Flu season getting worse; now as bad as 2009 swine flu

NEW YORK — The flu has further tightened its grip on the U.S. This season is now as bad as the swine flu epidemic nine years ago.

A government report out Friday shows 1 of every 13 visits to the doctor last week was for fever, cough and other symptoms of the flu. That ties the highest level seen in the U.S. during swine flu in 2009.

And it surpasses every winter flu season since 2003, when the government changed the way it measures flu.

“I wish that there were better news this week, but almost everything we’re looking at is bad news,” said Dr. Anne Schuchat, acting director of the Centers for Disease Control and Prevention.

Flu season usually takes off in late December and peaks around February. This season started early and was widespread in many states by December. Early last month, it hit what seemed like peak levels — but then continued to surge.

At Olympic Games, Kim Jong Un’s sister takes VIP seat

PYEONGCHANG, South Korea — North Korean leader Kim Jong Un’s younger sister took her place among dignitaries from around the world, including U.S. Vice President Mike Pence, at the opening ceremony of the Pyeongchang Winter Olympics on Friday in an unprecedented visit to South Korea.

The trip by Kim Yo Jong is the latest move in an extraordinary show of Olympic diplomacy with Seoul that could prove to be a major challenge to the Trump administration’s hard-line Korea policies.

As the opening ceremony began, she and South Korean President Moon Jae-in exchanged a historic handshake and spoke briefly. They smiled broadly, though it was not immediately known what they said.

She and Kim Yong Nam, the North’s 90-year-old nominal head of state, were seated behind Moon and his wife, while Pence and his wife were seated beside the Moons and Japanese Prime Minister Shinzo Abe.

Snowy Paris gets raves even with Eiffel Tower closed

PARIS — Snow and freezing rain pummeled parts of France on Friday, shutting down the Eiffel Tower but covering Paris in a gorgeous coat of white.

The Eiffel Tower, France’s most-visited monument, was closed all day Friday and was staying closed Saturday “to ensure the security of visitors,” the company that manages the 19th-century landmark said.

Workers with hand shovels were carefully clearing snow from the monument’s intricate ironwork and de-icing stairs and platforms.

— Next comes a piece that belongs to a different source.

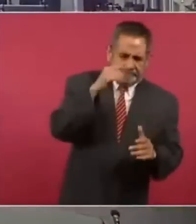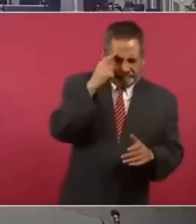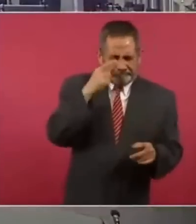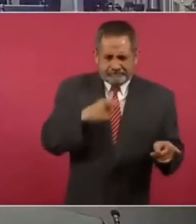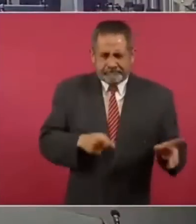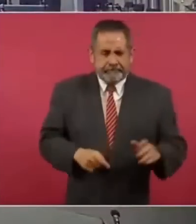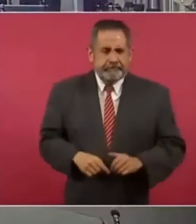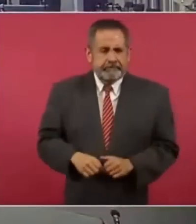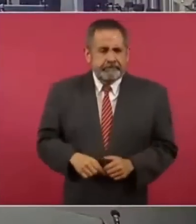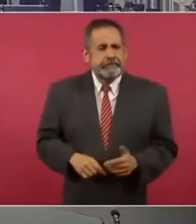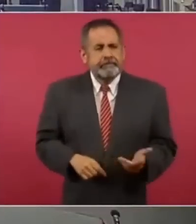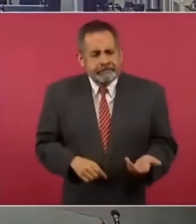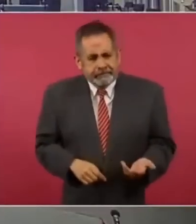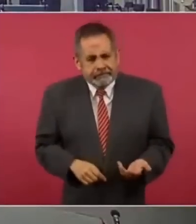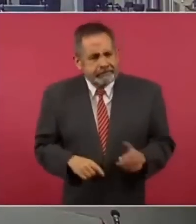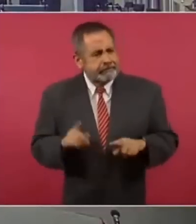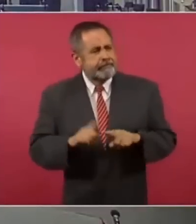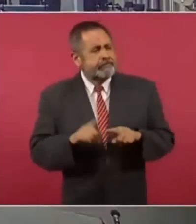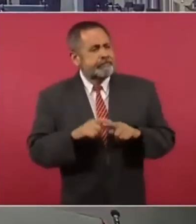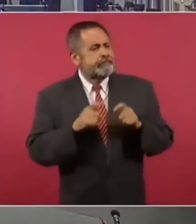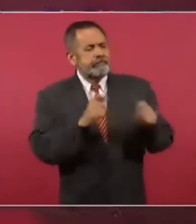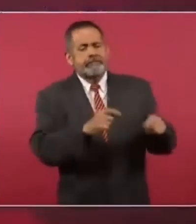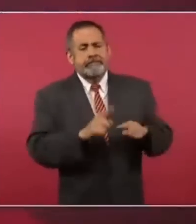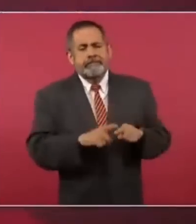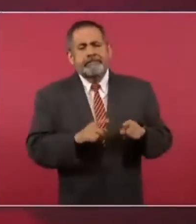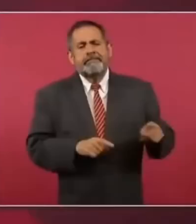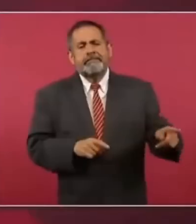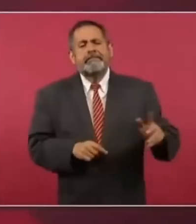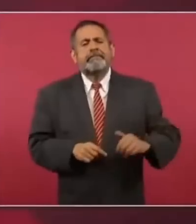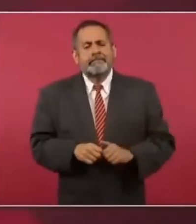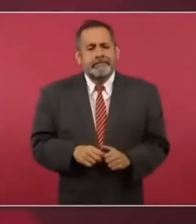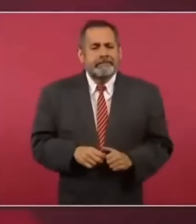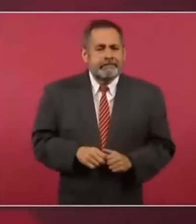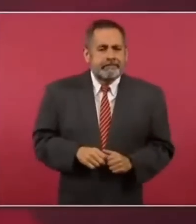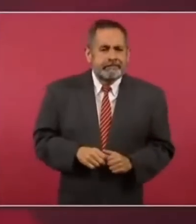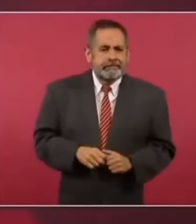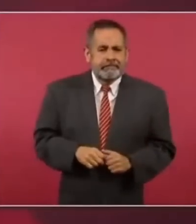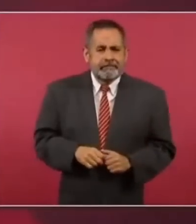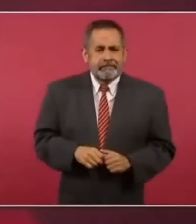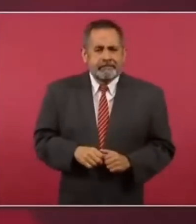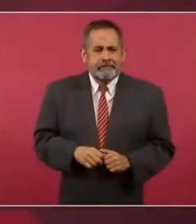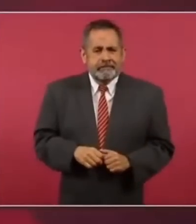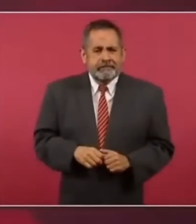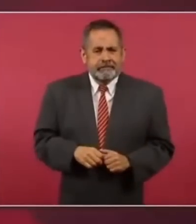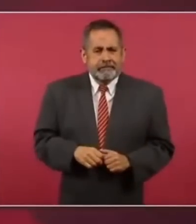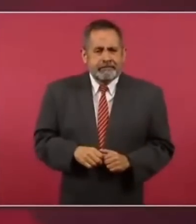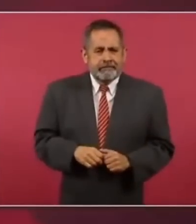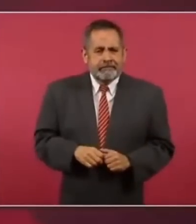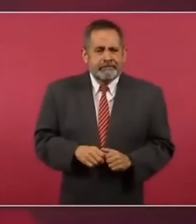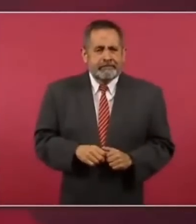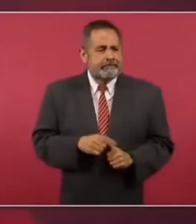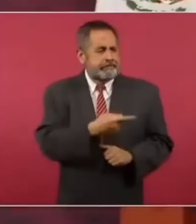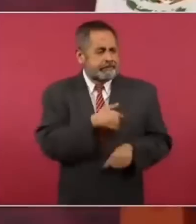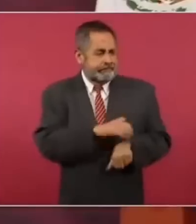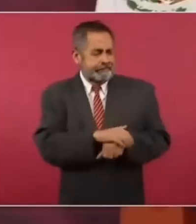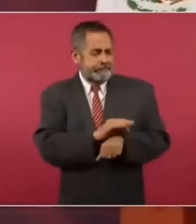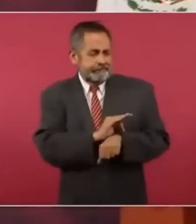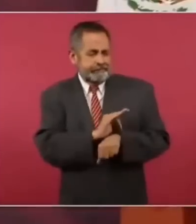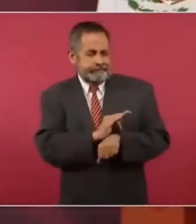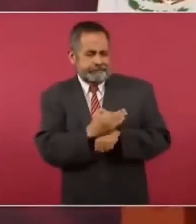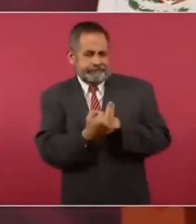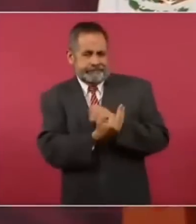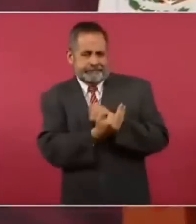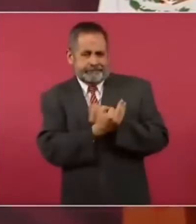¿a quién les entregaron los contratos? pues a la gente más cercana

The company said they can’t use salt because it could corrode the Eiffel Tower’s metal and damage its heavily used elevators.

Heavy snowfall earlier this week trapped hundreds of drivers in cars and caused the worst-ever traffic jams in the Paris region.

Yet Friday’s snowfall in the capital was a bit less dramatic and gave way to some fun. Snowboarders glided down the hills of the city’s Montmartre neighborhood as tourists gaped.

Photos taken from nearly 4 billion miles away

CAPE CANAVERAL, Fla. — The NASA spacecraft that gave us close-ups of Pluto has set a record for the farthest photos ever taken.

In December — while 3.79 billion miles from Earth — the New Horizons spacecraft snapped a picture of a star cluster. The photo surpassed the “Pale Blue Dot” images of Earth taken in 1990 by NASA’s Voyager 1.

The images for “Pale Blue Dot” — part of a composite — were taken 3.75 billion miles away.

New Horizons took more photos as it sped deeper into the cosmos in December. These pictures show two objects in the Kuiper Belt, the so-called twilight zone on the fringes of our solar system.